James Franco—Howl—6/27/10

Palo Alto native James Franco first broke into the public consciousness playing Daniel Desario on the 1999-2000 NBC series Freaks and Geeks, now a cult fave. A year later, he played the title role in the TNT telefilm James Dean, and a year after that, he appeared in Spider-Man as Harry Osborn (two sequels would follow). In addition to two headline-grabbing "performance art" stints on General Hospital (playing "Franco"), Franco's other films include Milk, Pineapple Express, Eat Pray Love, City by the Sea, The Company, Sonny, Date Night, In the Valley of Elah, Flyboys, Annapolis, Tristan + Isolde, The Great Raid, Deuces Wild, and Never Been Kissed, among many others; later this year, he will appear in Danny Boyle's 127 Hours, and next year he will star in Rise of the Apes. A notorious Renaissance man and ongoing graduate student, Franco has also directed four features, created the art for two gallery exhibits, and written a number of essays and a collection of short stories (Palo Alto). Franco's current gig is playing Allen Ginsberg in Howl, the closing night film of San Francisco's Frameline Film Festival. During his San Francisco press duties at the Galleria Park Hotel, Franco discussed his recent work and the development of his crafts.

=-=-=-=-=

> **What the task requires**
List every role that the text about James Franco says he has played. The entries that follow come from a different source than the text about James Franco.

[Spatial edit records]
=-=-=-=-=

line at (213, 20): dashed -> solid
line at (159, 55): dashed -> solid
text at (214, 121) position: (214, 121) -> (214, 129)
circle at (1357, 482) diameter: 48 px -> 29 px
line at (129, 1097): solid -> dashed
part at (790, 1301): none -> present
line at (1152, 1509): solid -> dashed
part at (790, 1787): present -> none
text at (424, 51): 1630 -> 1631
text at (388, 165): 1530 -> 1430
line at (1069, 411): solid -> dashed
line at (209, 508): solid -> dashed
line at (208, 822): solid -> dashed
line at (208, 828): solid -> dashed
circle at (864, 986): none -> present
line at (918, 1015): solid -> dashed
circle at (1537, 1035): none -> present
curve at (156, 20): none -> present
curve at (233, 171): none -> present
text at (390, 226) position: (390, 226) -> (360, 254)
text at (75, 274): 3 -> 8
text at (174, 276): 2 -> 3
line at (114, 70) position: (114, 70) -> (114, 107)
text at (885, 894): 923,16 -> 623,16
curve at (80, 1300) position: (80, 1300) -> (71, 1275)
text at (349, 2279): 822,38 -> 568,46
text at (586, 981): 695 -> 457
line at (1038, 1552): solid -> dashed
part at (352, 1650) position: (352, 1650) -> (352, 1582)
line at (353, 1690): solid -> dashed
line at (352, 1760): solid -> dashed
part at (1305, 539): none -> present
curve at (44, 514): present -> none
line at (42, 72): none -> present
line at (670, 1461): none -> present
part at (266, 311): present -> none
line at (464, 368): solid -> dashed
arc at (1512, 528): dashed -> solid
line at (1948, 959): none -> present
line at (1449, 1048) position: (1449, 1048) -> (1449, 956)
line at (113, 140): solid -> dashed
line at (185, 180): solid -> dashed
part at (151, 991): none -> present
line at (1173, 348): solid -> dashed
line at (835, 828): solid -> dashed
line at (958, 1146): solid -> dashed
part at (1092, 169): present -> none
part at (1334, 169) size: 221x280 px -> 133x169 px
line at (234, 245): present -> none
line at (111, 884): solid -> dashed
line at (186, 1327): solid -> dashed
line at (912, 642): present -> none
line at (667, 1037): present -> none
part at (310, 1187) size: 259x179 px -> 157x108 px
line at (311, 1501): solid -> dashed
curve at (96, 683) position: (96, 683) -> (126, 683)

=-=-=-=-=

> **Output**
Daniel Desario, James Dean, Harry Osborn, "Franco," Allen Ginsberg